> **DATA EXCERPTS**:
BEGIN

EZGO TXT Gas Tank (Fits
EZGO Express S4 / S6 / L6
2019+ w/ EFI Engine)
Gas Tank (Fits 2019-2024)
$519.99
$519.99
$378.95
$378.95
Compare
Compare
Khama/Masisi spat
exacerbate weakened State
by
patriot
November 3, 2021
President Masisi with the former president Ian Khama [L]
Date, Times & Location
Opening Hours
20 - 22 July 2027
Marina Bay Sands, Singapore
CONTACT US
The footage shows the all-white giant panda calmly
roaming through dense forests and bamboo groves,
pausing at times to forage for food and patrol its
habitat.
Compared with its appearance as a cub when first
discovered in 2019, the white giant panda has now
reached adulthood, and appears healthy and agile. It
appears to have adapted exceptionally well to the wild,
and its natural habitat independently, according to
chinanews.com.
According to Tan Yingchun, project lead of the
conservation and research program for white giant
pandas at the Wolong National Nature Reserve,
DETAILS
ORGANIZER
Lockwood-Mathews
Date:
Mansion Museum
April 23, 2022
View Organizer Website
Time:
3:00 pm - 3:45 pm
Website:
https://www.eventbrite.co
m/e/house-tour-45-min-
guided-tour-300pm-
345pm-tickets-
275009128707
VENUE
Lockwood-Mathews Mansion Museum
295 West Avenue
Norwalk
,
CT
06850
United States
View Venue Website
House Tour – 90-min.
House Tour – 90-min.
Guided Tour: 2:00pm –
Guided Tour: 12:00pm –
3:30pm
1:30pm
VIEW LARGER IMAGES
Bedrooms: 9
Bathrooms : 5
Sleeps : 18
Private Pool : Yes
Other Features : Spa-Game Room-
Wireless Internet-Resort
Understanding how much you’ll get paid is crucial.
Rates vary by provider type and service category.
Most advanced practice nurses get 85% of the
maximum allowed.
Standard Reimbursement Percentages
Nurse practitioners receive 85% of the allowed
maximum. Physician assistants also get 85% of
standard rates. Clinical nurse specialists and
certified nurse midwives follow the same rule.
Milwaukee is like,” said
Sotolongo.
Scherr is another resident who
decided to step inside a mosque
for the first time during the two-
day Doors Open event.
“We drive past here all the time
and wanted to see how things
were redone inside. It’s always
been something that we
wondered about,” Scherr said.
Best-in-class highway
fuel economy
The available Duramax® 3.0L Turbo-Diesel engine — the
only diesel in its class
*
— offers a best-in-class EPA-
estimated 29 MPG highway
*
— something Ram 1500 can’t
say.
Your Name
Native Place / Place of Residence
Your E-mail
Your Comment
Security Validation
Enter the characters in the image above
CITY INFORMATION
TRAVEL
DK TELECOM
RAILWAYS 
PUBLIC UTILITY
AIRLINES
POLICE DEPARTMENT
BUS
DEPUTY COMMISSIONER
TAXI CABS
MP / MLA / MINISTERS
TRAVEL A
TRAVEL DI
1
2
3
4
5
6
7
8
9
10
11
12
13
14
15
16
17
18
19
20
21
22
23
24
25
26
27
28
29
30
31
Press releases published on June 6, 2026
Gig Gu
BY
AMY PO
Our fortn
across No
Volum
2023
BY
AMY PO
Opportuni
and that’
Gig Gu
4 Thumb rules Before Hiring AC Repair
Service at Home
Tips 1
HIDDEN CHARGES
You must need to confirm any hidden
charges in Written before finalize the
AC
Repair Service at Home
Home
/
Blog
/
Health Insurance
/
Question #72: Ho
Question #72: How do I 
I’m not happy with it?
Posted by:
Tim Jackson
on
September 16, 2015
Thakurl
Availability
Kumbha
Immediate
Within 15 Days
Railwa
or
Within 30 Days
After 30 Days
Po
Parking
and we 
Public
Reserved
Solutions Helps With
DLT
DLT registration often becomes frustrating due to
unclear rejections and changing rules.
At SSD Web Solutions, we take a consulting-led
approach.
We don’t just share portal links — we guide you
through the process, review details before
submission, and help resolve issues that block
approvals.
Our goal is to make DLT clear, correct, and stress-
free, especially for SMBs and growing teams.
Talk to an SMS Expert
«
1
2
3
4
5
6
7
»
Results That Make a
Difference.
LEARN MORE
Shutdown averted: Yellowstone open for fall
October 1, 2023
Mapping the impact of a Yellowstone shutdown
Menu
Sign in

END

Starting from the line that contains "POLICE DEPARTMENT", give again every line to the last line of the data, exactly. Include nothing else.

> **WRITTEN RESPONSE**:
POLICE DEPARTMENT
BUS
DEPUTY COMMISSIONER
TAXI CABS
MP / MLA / MINISTERS
TRAVEL A
TRAVEL DI
1
2
3
4
5
6
7
8
9
10
11
12
13
14
15
16
17
18
19
20
21
22
23
24
25
26
27
28
29
30
31
Press releases published on June 6, 2026
Gig Gu
BY
AMY PO
Our fortn
across No
Volum
2023
BY
AMY PO
Opportuni
and that’
Gig Gu
4 Thumb rules Before Hiring AC Repair
Service at Home
Tips 1
HIDDEN CHARGES
You must need to confirm any hidden
charges in Written before finalize the
AC
Repair Service at Home
Home
/
Blog
/
Health Insurance
/
Question #72: Ho
Question #72: How do I 
I’m not happy with it?
Posted by:
Tim Jackson
on
September 16, 2015
Thakurl
Availability
Kumbha
Immediate
Within 15 Days
Railwa
or
Within 30 Days
After 30 Days
Po
Parking
and we 
Public
Reserved
Solutions Helps With
DLT
DLT registration often becomes frustrating due to
unclear rejections and changing rules.
At SSD Web Solutions, we take a consulting-led
approach.
We don’t just share portal links — we guide you
through the process, review details before
submission, and help resolve issues that block
approvals.
Our goal is to make DLT clear, correct, and stress-
free, especially for SMBs and growing teams.
Talk to an SMS Expert
«
1
2
3
4
5
6
7
»
Results That Make a
Difference.
LEARN MORE
Shutdown averted: Yellowstone open for fall
October 1, 2023
Mapping the impact of a Yellowstone shutdown
Menu
Sign in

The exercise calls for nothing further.